╔══

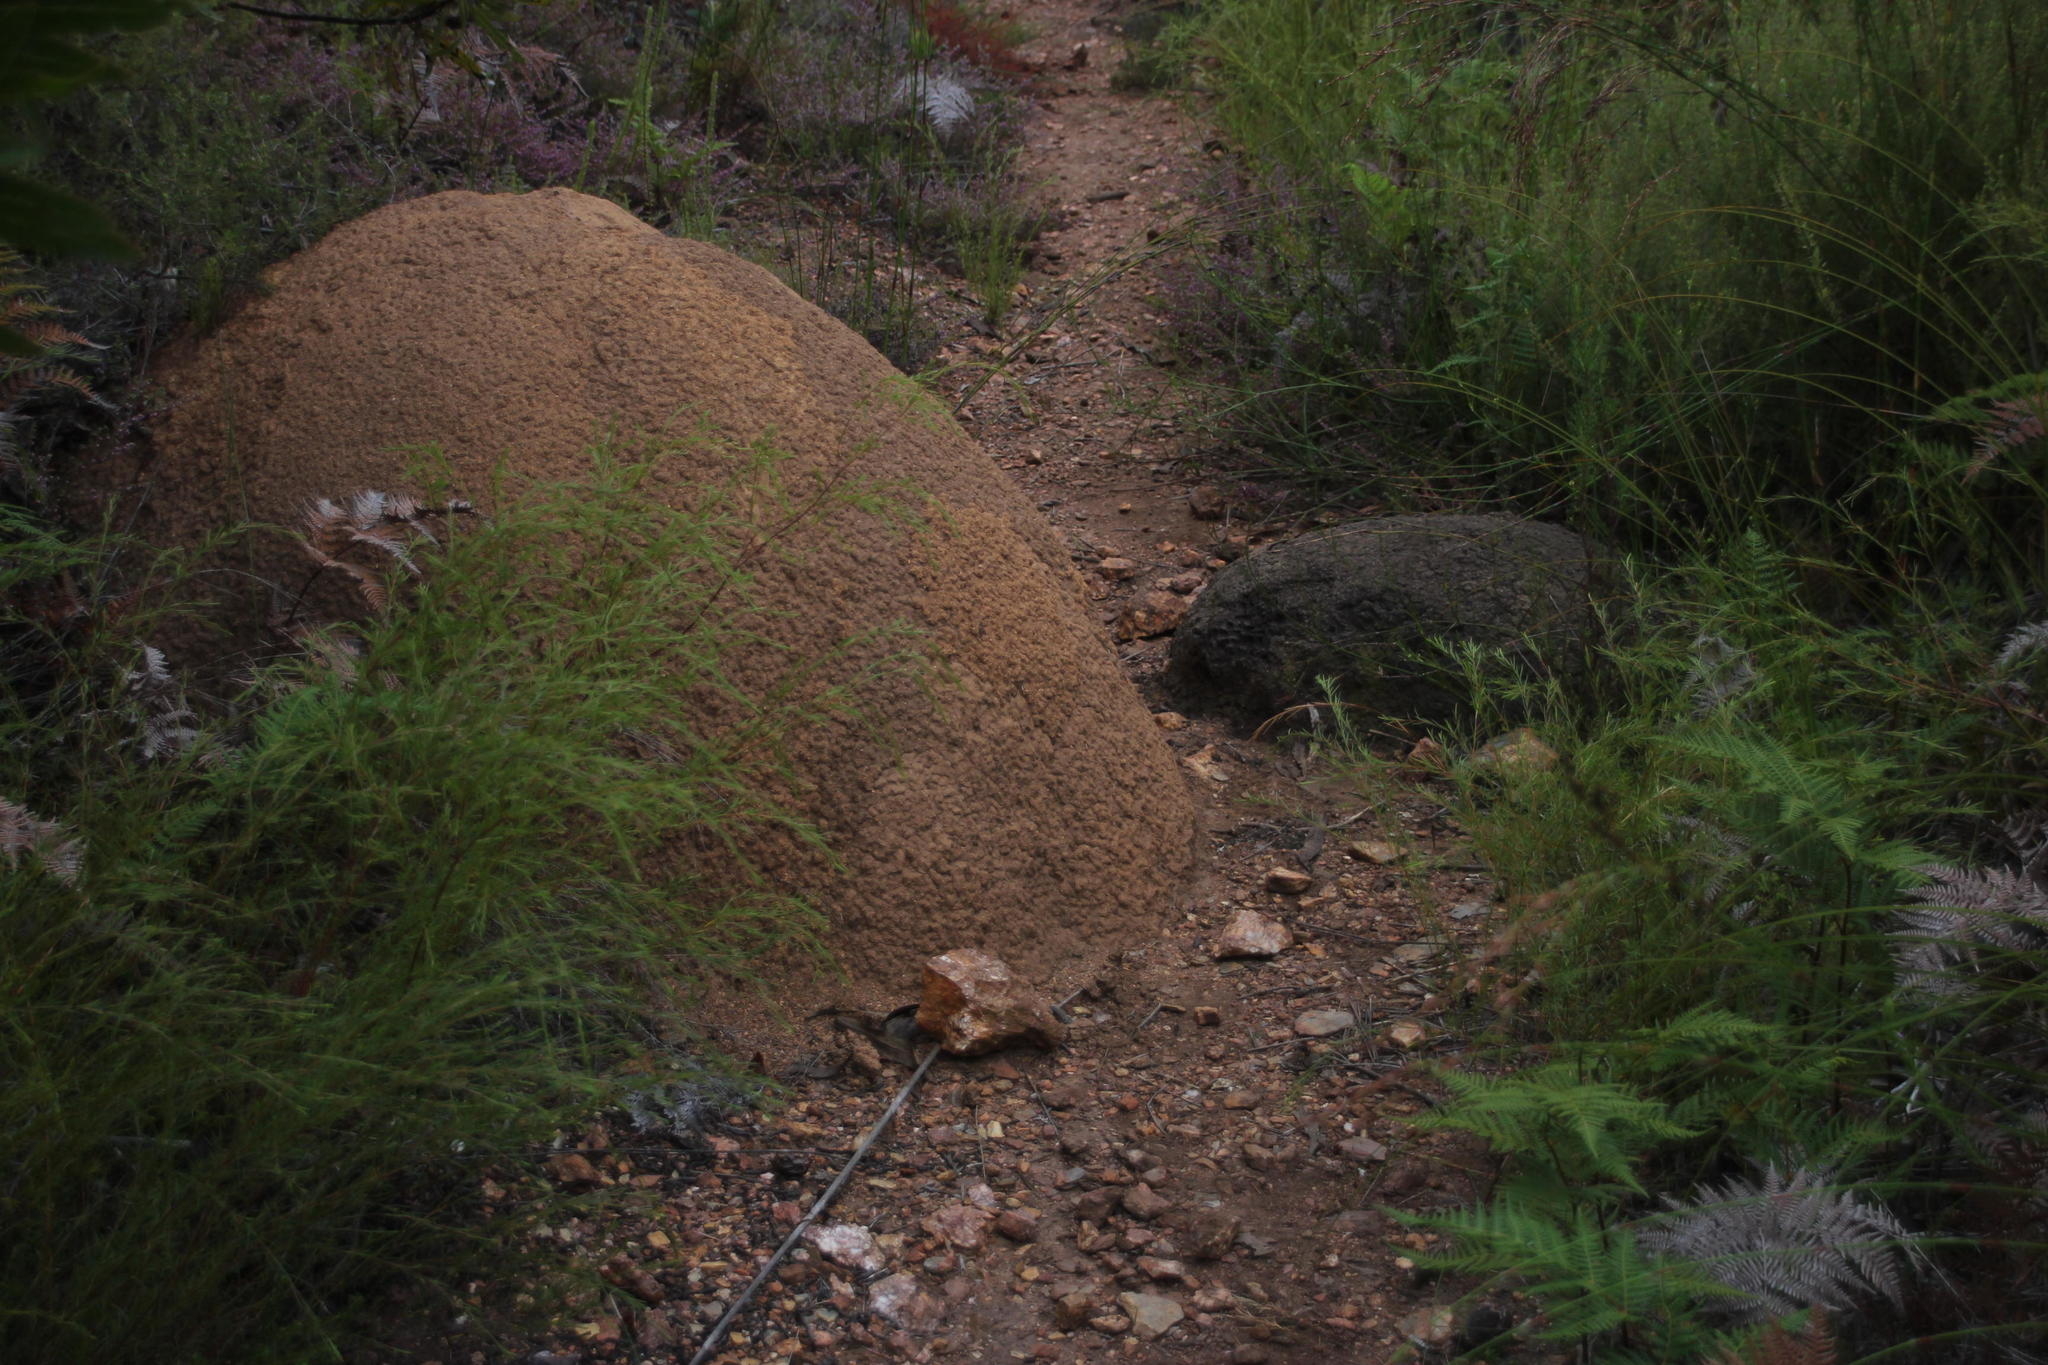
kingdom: Animalia
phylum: Arthropoda
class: Insecta
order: Blattodea
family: Termitidae
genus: Amitermes
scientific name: Amitermes hastatus
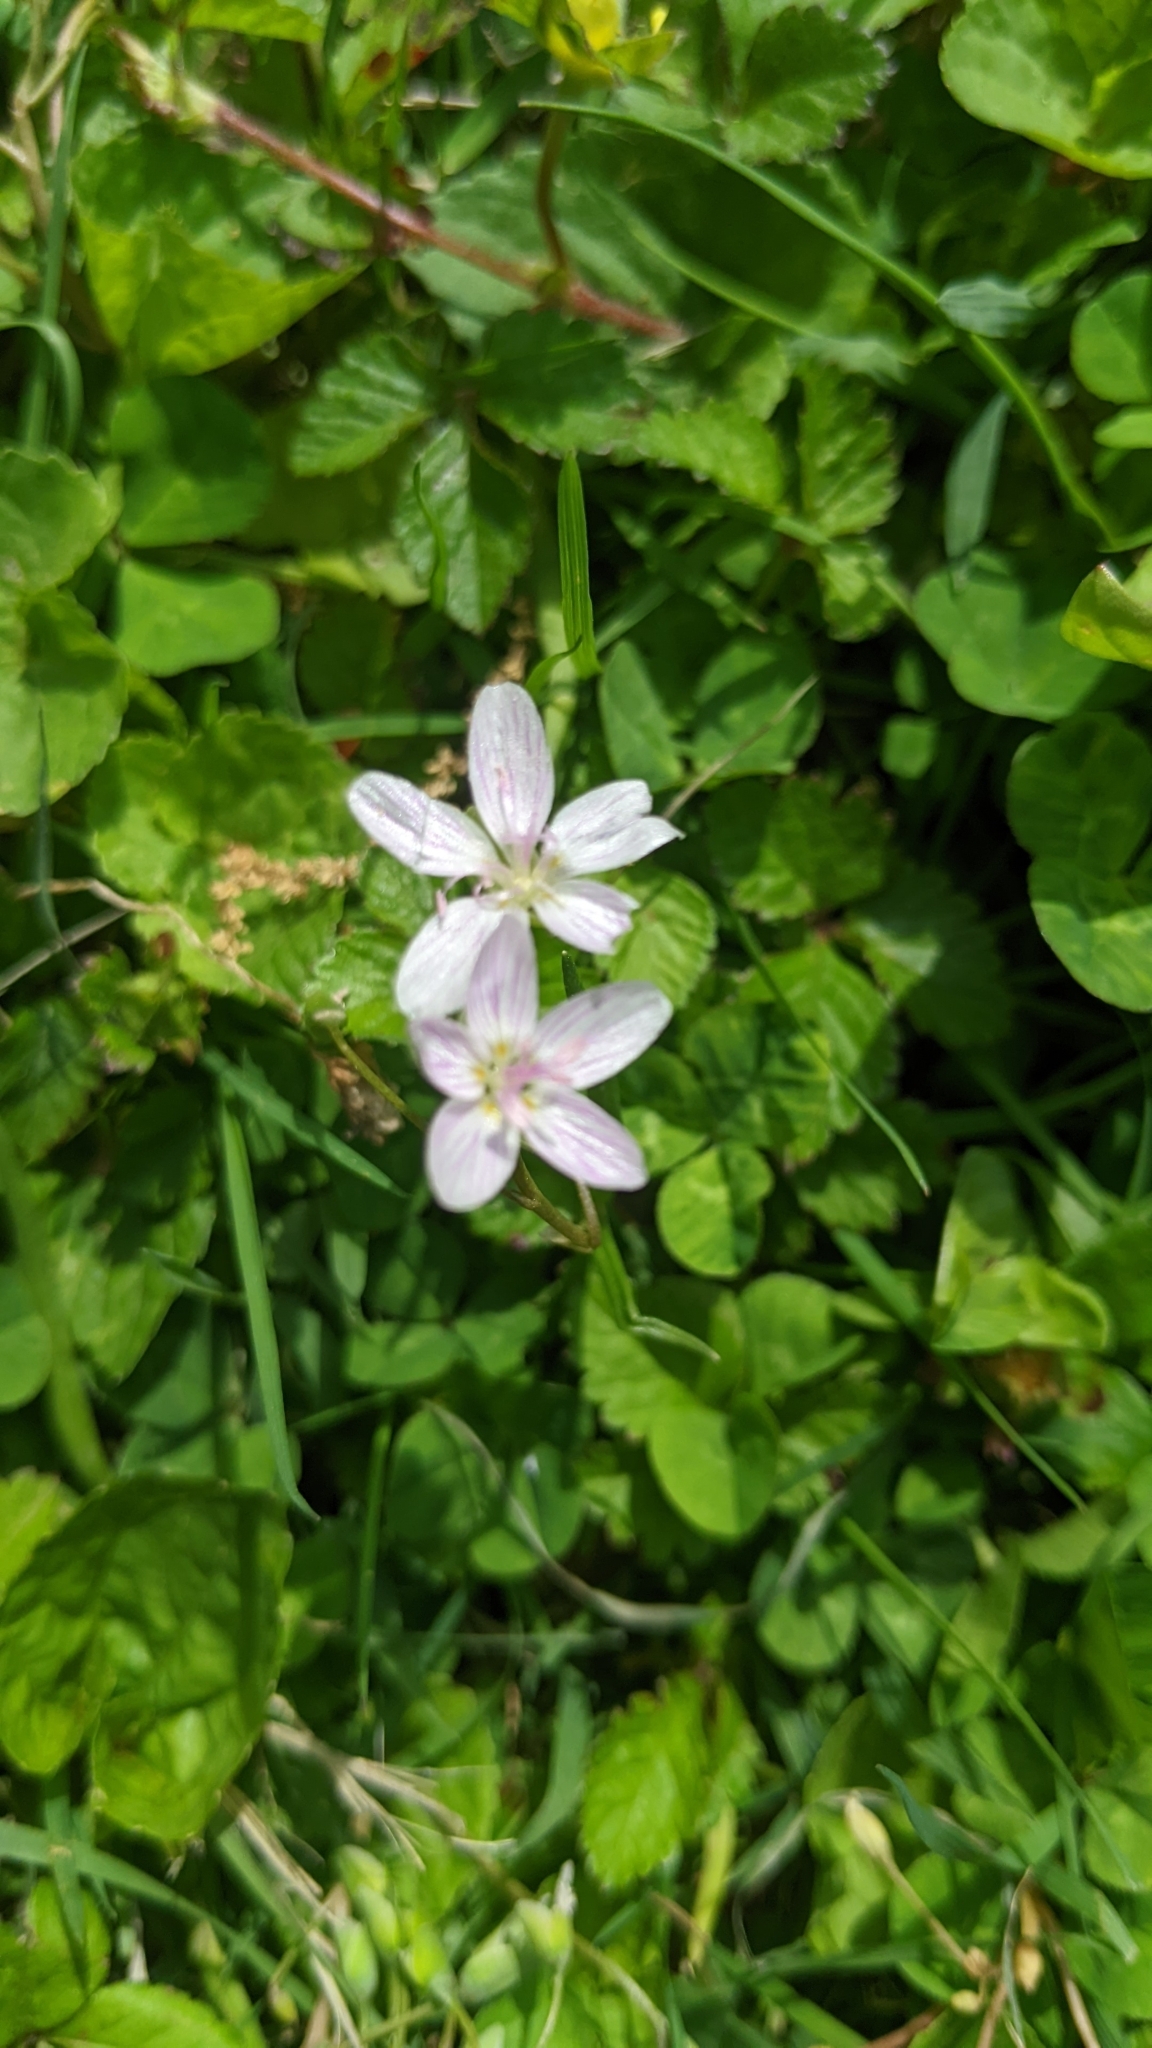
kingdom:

╚══

=== What is being asked ===
Rename "scientific name" to "binomial name" in the lines starting at "class: Insecta" and ending at the end of the records, keeping everything else the same. Leave the pictures out.

=== Solution for this problem ===
class: Insecta
order: Blattodea
family: Termitidae
genus: Amitermes
binomial name: Amitermes hastatus
kingdom:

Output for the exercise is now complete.